House Prepares To Debate Low-Yield Nukes, $17B Gap in Defense Funding « Breaking Defense
WASHINGTON: The battle lines have been clearly marked between Democrats and Republicans on the House Armed Services Committee, with $17 billion and differing visions of the role of nuclear weapons in US security policy separating the two as they prepare to hash out the 2020 defense policy bill.
A day before Wednesday’s marathon markup where dozens of amendments will be dealt with quickly, ranking member Mac Thornberry offered up an amendment directly challenging the Democrat’s version, pushing the topline back to the Trump administration’s requested $750 billion from the Democrats’ $733 offer.
Republicans have already said that Smith’s mark, which eliminates a low-yield submarine-launched nuclear missile that the Navy and White House both claim is necessary to counter Russian nuclear doctrine, and cuts other nuclear nuclear and missile defense programs, is a non-starter.
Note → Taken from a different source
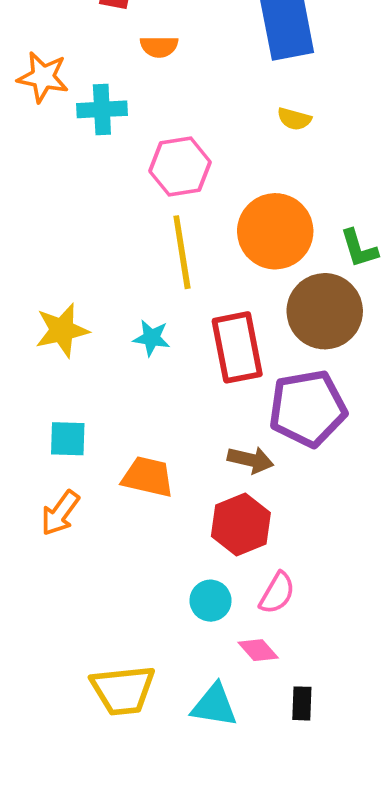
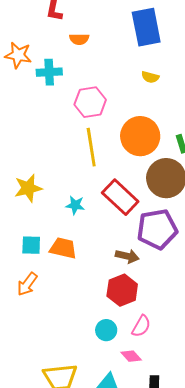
cyan star: (151, 338) -> (75, 205), moved
red rectangle: (237, 347) -> (120, 197), turned -36
orange trapezoid: (148, 477) -> (63, 248), moved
Speaking with reporters Tuesday morning, Thornberry said “I’m not drawing a red line on any one thing,” but he thinks it’s critical to keep nuclear weapons and infrastructure programs fully funded.
Thornberry also revealed there will be an amendment offered Wednesday to keep the Ground Based Strategic Deterrent program funny funded, a capability Smith mark cut by $103 million.
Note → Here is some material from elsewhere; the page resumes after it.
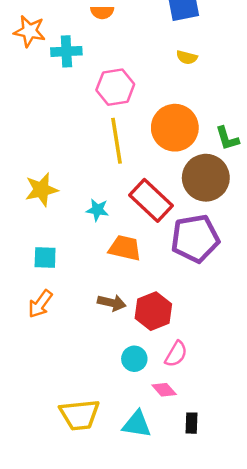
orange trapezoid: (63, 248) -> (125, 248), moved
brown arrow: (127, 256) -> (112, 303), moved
Despite being critical of the size of the US nuclear force, Smith’s proposed bill retains support for the Navy’s Columbia-class ballistic missile submarine program, and new long-range nuclear missiles.
Overall, however, Thornberry said “I have not reached a decision, nor do I think any members on my side of the aisle have reached a decision on how to vote on final passage. But we will have an amendment to deal with low-yield. We will have an amendment to deal with Ground Based Strategic Deterrent.”
While most of the Republican efforts in the Democratically-controlled House will likely fail, the coming debate offers a glimpse of the coming budget fights in the Senate, where many of the Democratic initiatives will likewise run into a brick wall.
HASC chairman Adam Smith conceded he would face opposition both within HASC Democrats and with the Senate, during Monday remarks at CSIS. “Democracy doesn’t mean that you win all the time, but it does mean that you have an opportunity to offer your ideas, debate them, and have a fair vote on it. That’s what we’re going to do in committee,” he said.
“You know, I can count and I don’t think I have the votes to change [nuclear] policy, but what I’ve tried to do this year is to force that debate to have a discussion. And so, we’re going to have that argument and I don’t know how it’s going to come out of committee, but we’ll live with the result and move forward.”
(Breaking D readers will remember that we have predicted the Dems would almost certainly back down on nuclear issues. They are seminal in strategic terms and almost nobody in a responsible position disagrees with the basics of nuclear deterrence — when it comes down to it.)
Thornberry’s amendment to push the budget back up to $750 billion essentially puts back everything Smith’s mark eliminated, including $3.6 billion “to replenish military construction accounts diverted by border barriers.”